* Your instructions *
What you return should match every record exactly, with the images removed.

* Available records *
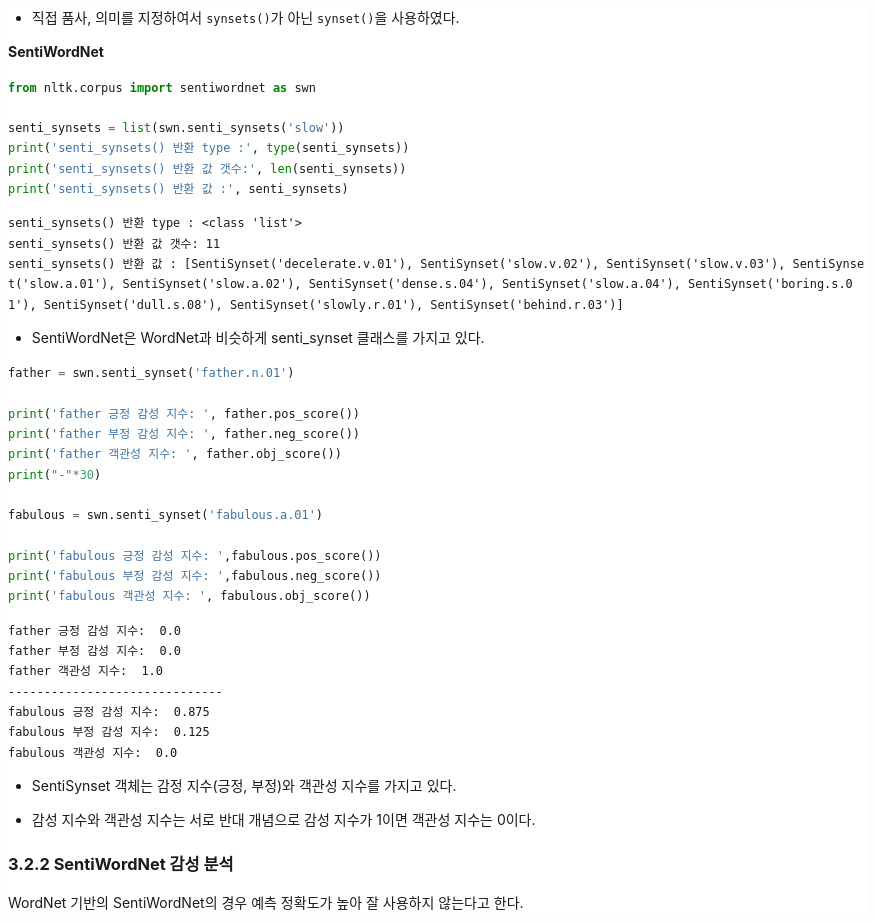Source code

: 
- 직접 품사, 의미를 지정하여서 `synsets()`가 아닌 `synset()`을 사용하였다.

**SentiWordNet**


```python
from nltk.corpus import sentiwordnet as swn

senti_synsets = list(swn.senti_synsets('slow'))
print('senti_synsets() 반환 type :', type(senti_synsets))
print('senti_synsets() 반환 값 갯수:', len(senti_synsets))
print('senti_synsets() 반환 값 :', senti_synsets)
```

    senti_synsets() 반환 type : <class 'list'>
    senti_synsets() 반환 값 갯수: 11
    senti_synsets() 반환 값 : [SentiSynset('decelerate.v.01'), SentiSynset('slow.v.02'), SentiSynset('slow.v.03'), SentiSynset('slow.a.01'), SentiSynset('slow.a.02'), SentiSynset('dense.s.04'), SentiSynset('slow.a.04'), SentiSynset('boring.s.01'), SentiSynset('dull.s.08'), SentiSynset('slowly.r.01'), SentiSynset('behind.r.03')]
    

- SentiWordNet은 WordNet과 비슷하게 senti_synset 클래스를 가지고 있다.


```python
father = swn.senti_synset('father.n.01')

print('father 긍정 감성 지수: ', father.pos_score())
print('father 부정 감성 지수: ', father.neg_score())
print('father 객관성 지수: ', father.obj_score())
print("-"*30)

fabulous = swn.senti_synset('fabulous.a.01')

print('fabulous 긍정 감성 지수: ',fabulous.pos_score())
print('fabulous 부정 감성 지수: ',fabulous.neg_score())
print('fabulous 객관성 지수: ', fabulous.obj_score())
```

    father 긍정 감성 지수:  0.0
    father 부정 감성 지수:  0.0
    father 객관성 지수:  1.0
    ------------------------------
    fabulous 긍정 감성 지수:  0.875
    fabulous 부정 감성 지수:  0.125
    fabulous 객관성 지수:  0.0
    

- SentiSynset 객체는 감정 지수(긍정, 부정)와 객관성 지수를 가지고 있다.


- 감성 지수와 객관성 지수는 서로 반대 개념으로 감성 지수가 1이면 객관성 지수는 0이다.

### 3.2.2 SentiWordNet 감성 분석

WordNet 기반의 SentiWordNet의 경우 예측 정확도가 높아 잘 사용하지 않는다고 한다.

* Output for this task *
Source code

: 
- 직접 품사, 의미를 지정하여서 `synsets()`가 아닌 `synset()`을 사용하였다.

**SentiWordNet**


```python
from nltk.corpus import sentiwordnet as swn

senti_synsets = list(swn.senti_synsets('slow'))
print('senti_synsets() 반환 type :', type(senti_synsets))
print('senti_synsets() 반환 값 갯수:', len(senti_synsets))
print('senti_synsets() 반환 값 :', senti_synsets)
```

    senti_synsets() 반환 type : <class 'list'>
    senti_synsets() 반환 값 갯수: 11
    senti_synsets() 반환 값 : [SentiSynset('decelerate.v.01'), SentiSynset('slow.v.02'), SentiSynset('slow.v.03'), SentiSynset('slow.a.01'), SentiSynset('slow.a.02'), SentiSynset('dense.s.04'), SentiSynset('slow.a.04'), SentiSynset('boring.s.01'), SentiSynset('dull.s.08'), SentiSynset('slowly.r.01'), SentiSynset('behind.r.03')]
    

- SentiWordNet은 WordNet과 비슷하게 senti_synset 클래스를 가지고 있다.


```python
father = swn.senti_synset('father.n.01')

print('father 긍정 감성 지수: ', father.pos_score())
print('father 부정 감성 지수: ', father.neg_score())
print('father 객관성 지수: ', father.obj_score())
print("-"*30)

fabulous = swn.senti_synset('fabulous.a.01')

print('fabulous 긍정 감성 지수: ',fabulous.pos_score())
print('fabulous 부정 감성 지수: ',fabulous.neg_score())
print('fabulous 객관성 지수: ', fabulous.obj_score())
```

    father 긍정 감성 지수:  0.0
    father 부정 감성 지수:  0.0
    father 객관성 지수:  1.0
    ------------------------------
    fabulous 긍정 감성 지수:  0.875
    fabulous 부정 감성 지수:  0.125
    fabulous 객관성 지수:  0.0
    

- SentiSynset 객체는 감정 지수(긍정, 부정)와 객관성 지수를 가지고 있다.


- 감성 지수와 객관성 지수는 서로 반대 개념으로 감성 지수가 1이면 객관성 지수는 0이다.

### 3.2.2 SentiWordNet 감성 분석

WordNet 기반의 SentiWordNet의 경우 예측 정확도가 높아 잘 사용하지 않는다고 한다.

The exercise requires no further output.